Dataset content:
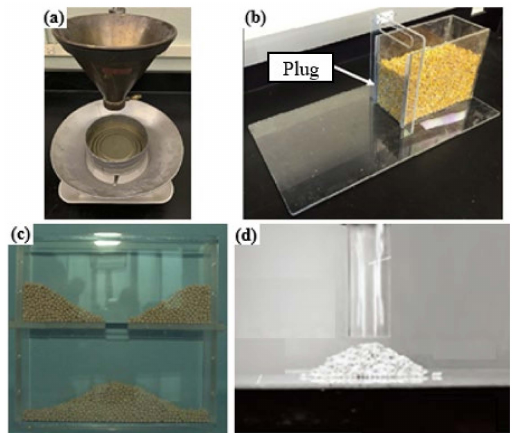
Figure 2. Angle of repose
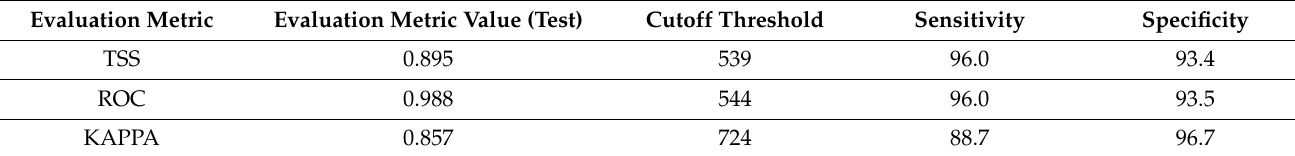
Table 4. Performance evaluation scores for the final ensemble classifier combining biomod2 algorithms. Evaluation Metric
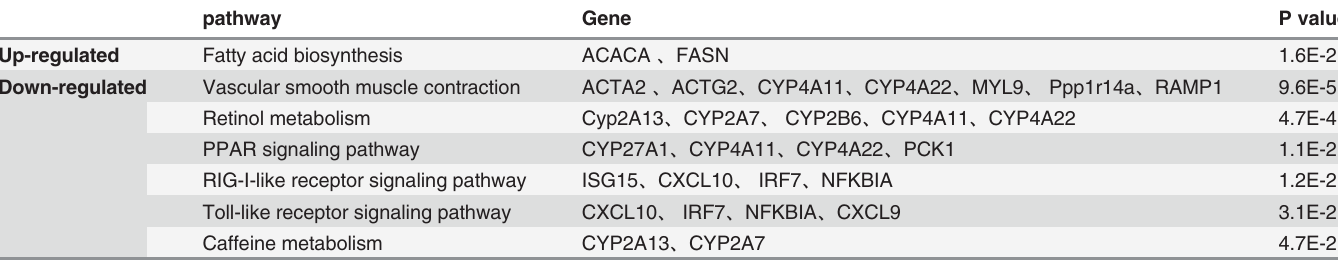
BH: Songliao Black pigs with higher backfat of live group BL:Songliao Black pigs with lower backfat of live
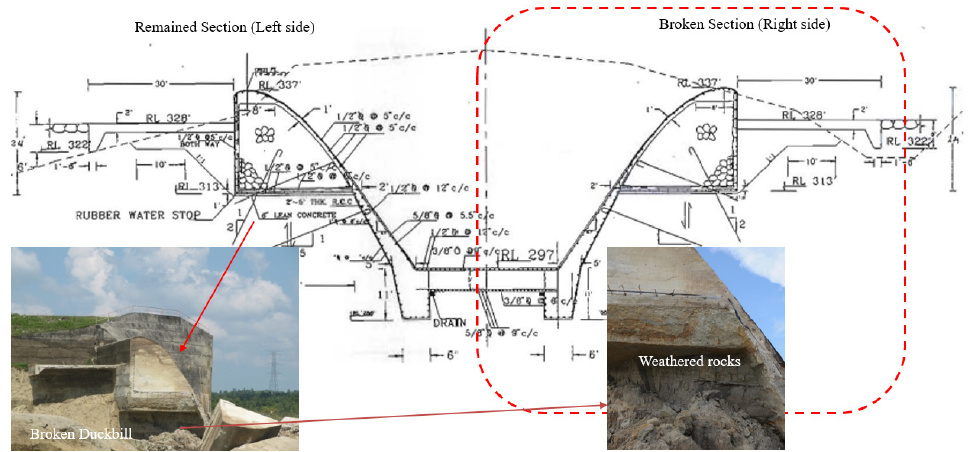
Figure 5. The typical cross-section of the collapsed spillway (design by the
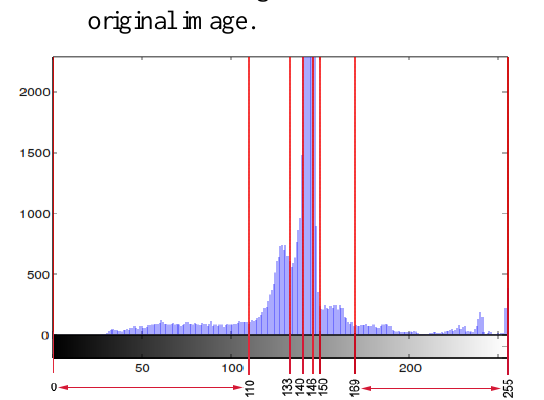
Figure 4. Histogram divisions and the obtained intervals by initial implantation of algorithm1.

...

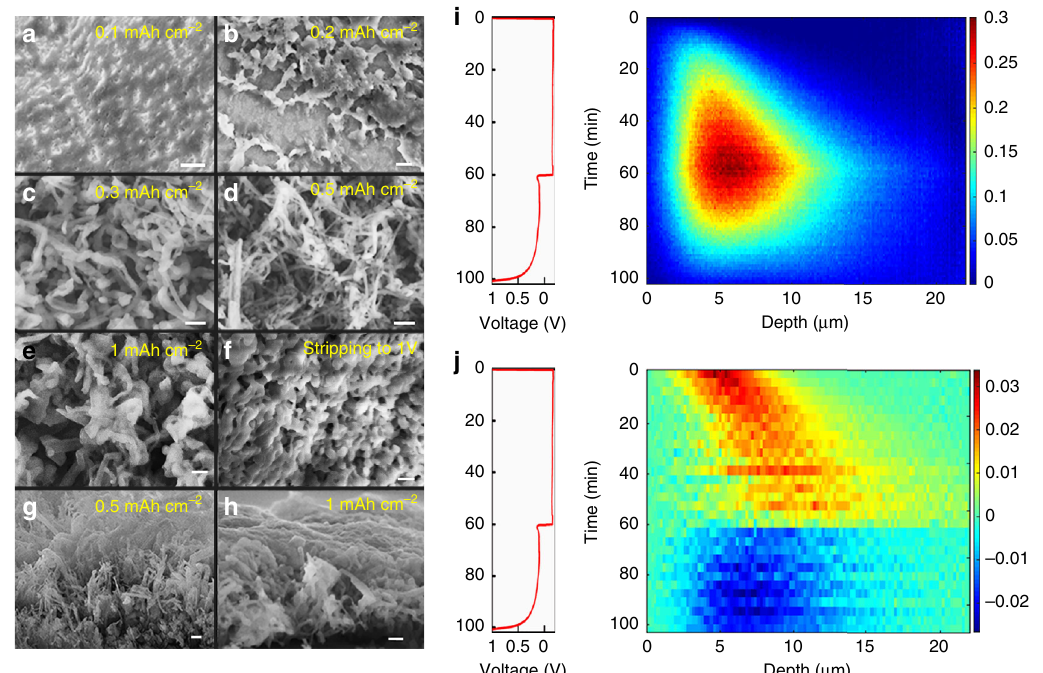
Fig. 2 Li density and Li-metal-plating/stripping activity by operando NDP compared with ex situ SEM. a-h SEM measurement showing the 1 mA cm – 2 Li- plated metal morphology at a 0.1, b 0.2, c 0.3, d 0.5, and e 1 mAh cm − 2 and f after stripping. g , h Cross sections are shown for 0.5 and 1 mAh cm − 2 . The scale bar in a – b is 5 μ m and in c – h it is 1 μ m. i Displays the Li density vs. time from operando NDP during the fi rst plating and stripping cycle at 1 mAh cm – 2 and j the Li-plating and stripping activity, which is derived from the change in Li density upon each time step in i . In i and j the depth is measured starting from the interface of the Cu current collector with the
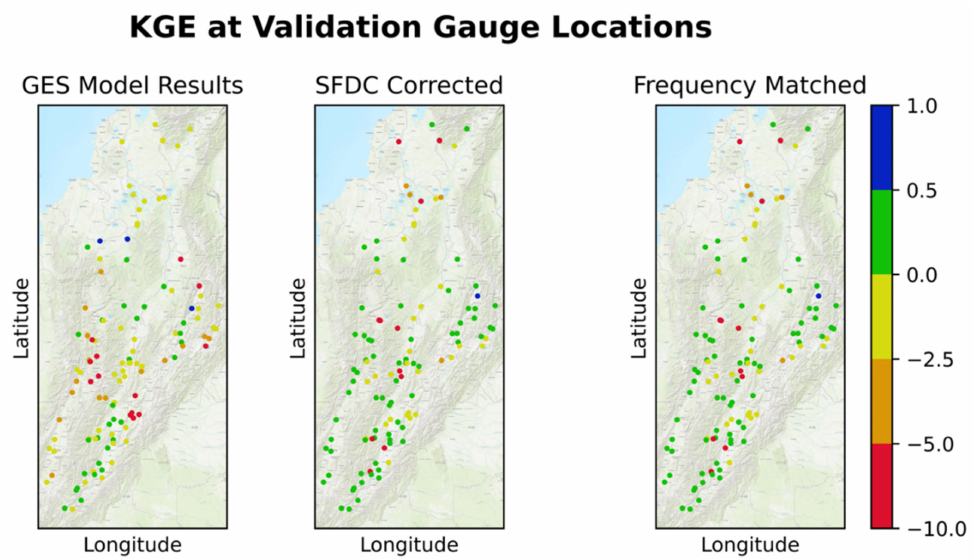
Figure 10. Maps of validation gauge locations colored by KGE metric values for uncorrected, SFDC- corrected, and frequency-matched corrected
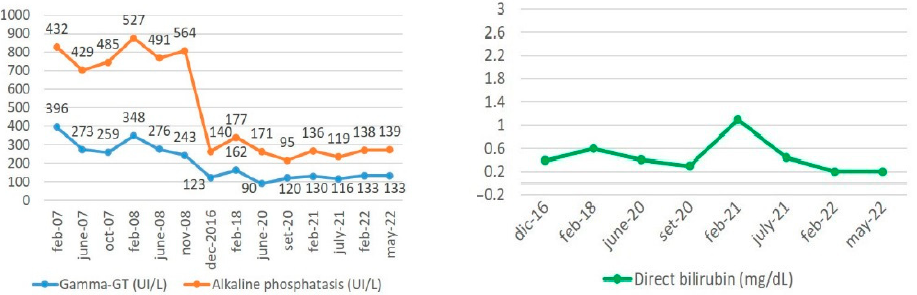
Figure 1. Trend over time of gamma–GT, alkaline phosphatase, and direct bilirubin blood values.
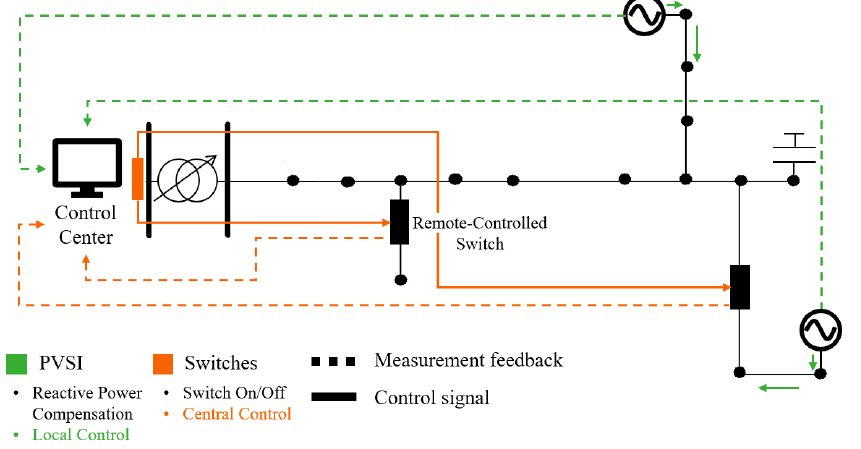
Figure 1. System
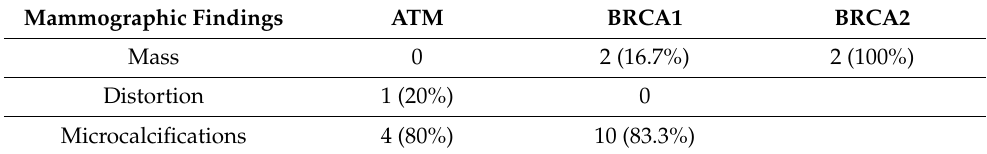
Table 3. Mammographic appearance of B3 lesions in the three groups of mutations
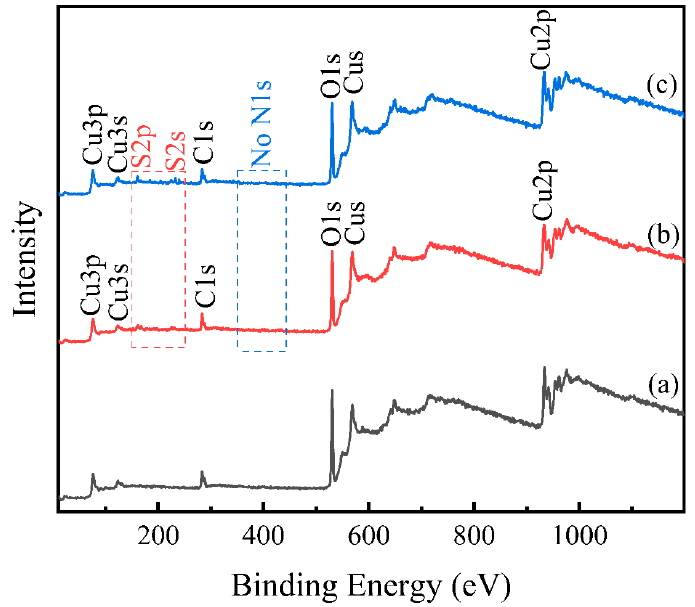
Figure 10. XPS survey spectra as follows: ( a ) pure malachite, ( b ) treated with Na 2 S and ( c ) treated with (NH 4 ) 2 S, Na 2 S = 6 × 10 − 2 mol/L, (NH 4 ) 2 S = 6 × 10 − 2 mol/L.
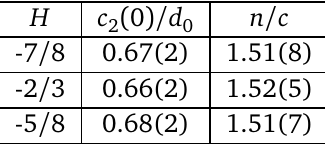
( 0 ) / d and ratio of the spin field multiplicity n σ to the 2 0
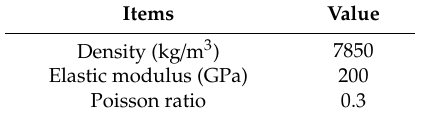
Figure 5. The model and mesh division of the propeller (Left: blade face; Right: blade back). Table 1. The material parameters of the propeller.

==

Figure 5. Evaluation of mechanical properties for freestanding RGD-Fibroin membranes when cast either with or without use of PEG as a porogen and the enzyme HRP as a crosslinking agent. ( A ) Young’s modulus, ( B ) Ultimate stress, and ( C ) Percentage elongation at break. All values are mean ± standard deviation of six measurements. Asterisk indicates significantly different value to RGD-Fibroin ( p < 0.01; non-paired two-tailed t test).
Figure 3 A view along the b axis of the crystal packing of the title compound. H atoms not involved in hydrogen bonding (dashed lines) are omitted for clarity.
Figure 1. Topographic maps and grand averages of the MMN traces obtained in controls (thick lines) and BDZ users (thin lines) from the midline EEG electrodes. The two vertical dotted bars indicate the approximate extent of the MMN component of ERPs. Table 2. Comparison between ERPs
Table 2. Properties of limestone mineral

Task objective: In the records above, find the lines holding "time". Copy each one.

Written solution:
Fig. 2 Li density and Li-metal-plating/stripping activity by operando NDP compared with ex situ SEM. a-h SEM measurement showing the 1 mA cm – 2 Li- plated metal morphology at a 0.1, b 0.2, c 0.3, d 0.5, and e 1 mAh cm − 2 and f after stripping. g , h Cross sections are shown for 0.5 and 1 mAh cm − 2 . The scale bar in a – b is 5 μ m and in c – h it is 1 μ m. i Displays the Li density vs. time from operando NDP during the fi rst plating and stripping cycle at 1 mAh cm – 2 and j the Li-plating and stripping activity, which is derived from the change in Li density upon each time step in i . In i and j the depth is measured starting from the interface of the Cu current collector with the
Figure 1. Trend over time of gamma–GT, alkaline phosphatase, and direct bilirubin blood values.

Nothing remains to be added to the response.